Komponieren im Gehrock
Fukuyama bedient sich hier des japanischen Konzepts des „Danso¯ no reijin“, der „männlich verkleideten Schönheit“, die in japanischen Mädchenmangas zumeist am Ende einen Mann heiratet. In „Mademoiselle Mozart“, das sich an eine erwachsene Zielgruppe richtet, wird das Konzept jedoch abgewandelt. Elisabeth heiratet mit Constanze eine Frau. In ihren Wiener Jahren, zu denen das Manga im Hauptteil springt, führt sie ein Musikerleben in Männerkleidung und versucht dabei, sich von der Dominanz des Vaters zu lösen. Erst nach Leopolds Tod ringt sie sich ein einziges Mal durch, die Verkleidung abzulegen, um kurz das Dasein als Frau zu genießen. Der Schaffensdrang überwiegt jedoch. Wieder verkleidet mit Gehrock und Perücke, komponiert sie Opern wie etwa „Don Giovanni“oder „Die Zauberflöte“und große Symphonien. Zum Schluss entsteht ihre autobiografische Oper „Mademoiselle Mozart“, die zum Triumph wird.

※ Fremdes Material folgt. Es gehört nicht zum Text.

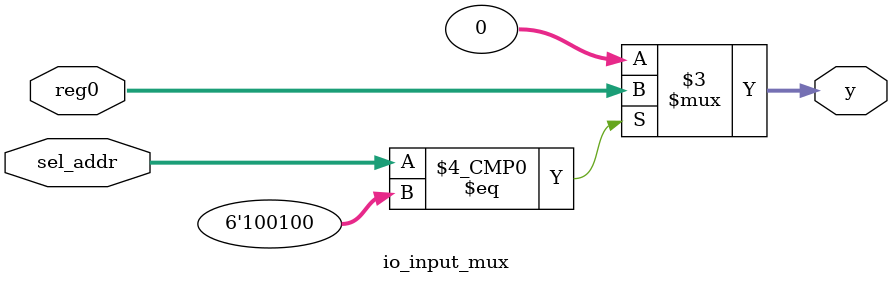
<source format=v>
module io_input(addr,io_clk,io_read_data,AX);
	input [31:0] addr;
	input io_clk;
	input [31:0] AX;
	output [31:0] io_read_data;
	reg [31:0] in_reg;
	io_input_mux io_input_mux2x32(in_reg,addr[7:2],io_read_data);
	
	always @ (posedge io_clk)
	begin
		in_reg <= AX;
	end
		
	
endmodule

module io_input_mux(reg0,sel_addr,y);
	input [31:0] reg0;
	input [5:0] sel_addr;
	output [31:0] y;
	reg [31:0] y;
	always @ *
		case (sel_addr)
			6'b100100: y = reg0;
			// more ports 可根据需要设计更多的端口
			default: y = 32'h0;
		endcase
	
endmodule

</source>
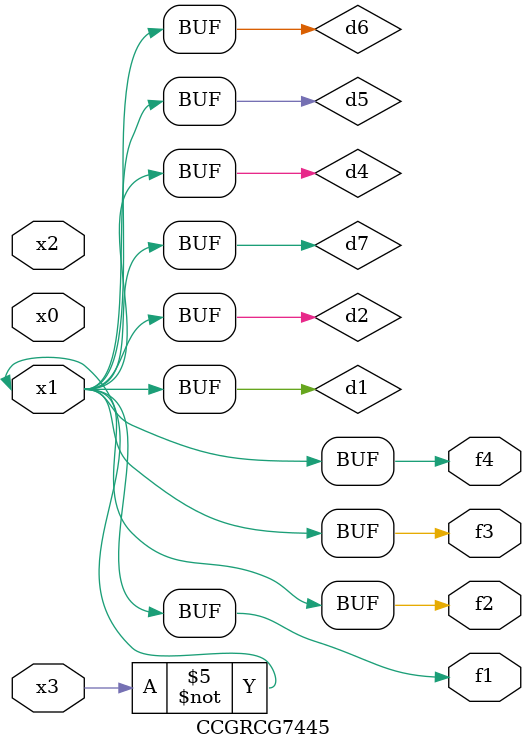
<source format=v>
module CCGRCG7445(
	input x0, x1, x2, x3,
	output f1, f2, f3, f4
);

	wire d1, d2, d3, d4, d5, d6, d7;

	not (d1, x3);
	buf (d2, x1);
	xnor (d3, d1, d2);
	nor (d4, d1);
	buf (d5, d1, d2);
	buf (d6, d4, d5);
	nand (d7, d4);
	assign f1 = d6;
	assign f2 = d7;
	assign f3 = d6;
	assign f4 = d6;
endmodule

</source>
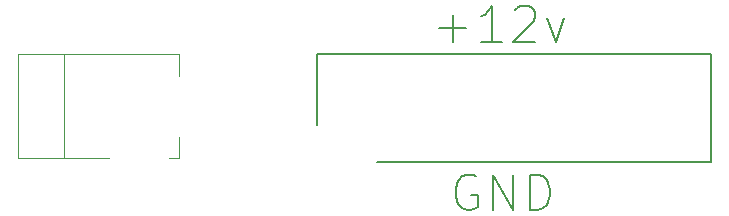
<source format=gbr>
%TF.GenerationSoftware,KiCad,Pcbnew,(5.1.6)-1*%
%TF.CreationDate,2021-12-15T21:29:54+00:00*%
%TF.ProjectId,elegoo_mars_heater,656c6567-6f6f-45f6-9d61-72735f686561,rev?*%
%TF.SameCoordinates,Original*%
%TF.FileFunction,Legend,Top*%
%TF.FilePolarity,Positive*%
%FSLAX46Y46*%
G04 Gerber Fmt 4.6, Leading zero omitted, Abs format (unit mm)*
G04 Created by KiCad (PCBNEW (5.1.6)-1) date 2021-12-15 21:29:54*
%MOMM*%
%LPD*%
G01*
G04 APERTURE LIST*
%ADD10C,0.150000*%
%ADD11C,0.120000*%
%ADD12C,0.200000*%
G04 APERTURE END LIST*
D10*
X51214285Y-29500000D02*
X50928571Y-29357142D01*
X50500000Y-29357142D01*
X50071428Y-29500000D01*
X49785714Y-29785714D01*
X49642857Y-30071428D01*
X49500000Y-30642857D01*
X49500000Y-31071428D01*
X49642857Y-31642857D01*
X49785714Y-31928571D01*
X50071428Y-32214285D01*
X50500000Y-32357142D01*
X50785714Y-32357142D01*
X51214285Y-32214285D01*
X51357142Y-32071428D01*
X51357142Y-31071428D01*
X50785714Y-31071428D01*
X52642857Y-32357142D02*
X52642857Y-29357142D01*
X54357142Y-32357142D01*
X54357142Y-29357142D01*
X55785714Y-32357142D02*
X55785714Y-29357142D01*
X56500000Y-29357142D01*
X56928571Y-29500000D01*
X57214285Y-29785714D01*
X57357142Y-30071428D01*
X57500000Y-30642857D01*
X57500000Y-31071428D01*
X57357142Y-31642857D01*
X57214285Y-31928571D01*
X56928571Y-32214285D01*
X56500000Y-32357142D01*
X55785714Y-32357142D01*
X48107142Y-16964285D02*
X50392857Y-16964285D01*
X49250000Y-18107142D02*
X49250000Y-15821428D01*
X53392857Y-18107142D02*
X51678571Y-18107142D01*
X52535714Y-18107142D02*
X52535714Y-15107142D01*
X52250000Y-15535714D01*
X51964285Y-15821428D01*
X51678571Y-15964285D01*
X54535714Y-15392857D02*
X54678571Y-15250000D01*
X54964285Y-15107142D01*
X55678571Y-15107142D01*
X55964285Y-15250000D01*
X56107142Y-15392857D01*
X56250000Y-15678571D01*
X56250000Y-15964285D01*
X56107142Y-16392857D01*
X54392857Y-18107142D01*
X56250000Y-18107142D01*
X57250000Y-16107142D02*
X57964285Y-18107142D01*
X58678571Y-16107142D01*
D11*
%TO.C,J1*%
X16350000Y-19188000D02*
X16350000Y-27988000D01*
X20150000Y-27988000D02*
X12450000Y-27988000D01*
X12450000Y-27988000D02*
X12450000Y-19188000D01*
X12450000Y-19188000D02*
X12650000Y-19188000D01*
X26050000Y-26138000D02*
X26050000Y-27988000D01*
X26050000Y-27988000D02*
X25200000Y-27988000D01*
X12550000Y-19188000D02*
X26050000Y-19188000D01*
X26050000Y-19188000D02*
X26050000Y-21038000D01*
D12*
%TO.C,J2*%
X42880000Y-28333000D02*
X71120000Y-28333000D01*
X71120000Y-28333000D02*
X71120000Y-19183000D01*
X71120000Y-19183000D02*
X37800000Y-19183000D01*
X37800000Y-19183000D02*
X37800000Y-25128000D01*
%TD*%
M02*

</source>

Etliche Fakten und Szenen dieser Handlung sind frei erfunden. An vielen Stellen zeigt sich jedoch, wie eingehend sich Fukuyama mit Quellen befasst hat. So lässt er Mozart zum Förderer Gottfried van Swieten sagen, er schreibe seine Musik nie nur für Kenner, sondern auch für all jene, die sie einfach als Unterhaltung genießen wollten. Eine Ansicht, die durch den originalen Briefwechsel Wolfgangs mit seinem Vater, Leopold, belegt ist. „Fukuyama hat Mozarts Briefe intensiv studiert“, sagt Yamada, die den Autor interviewt hat.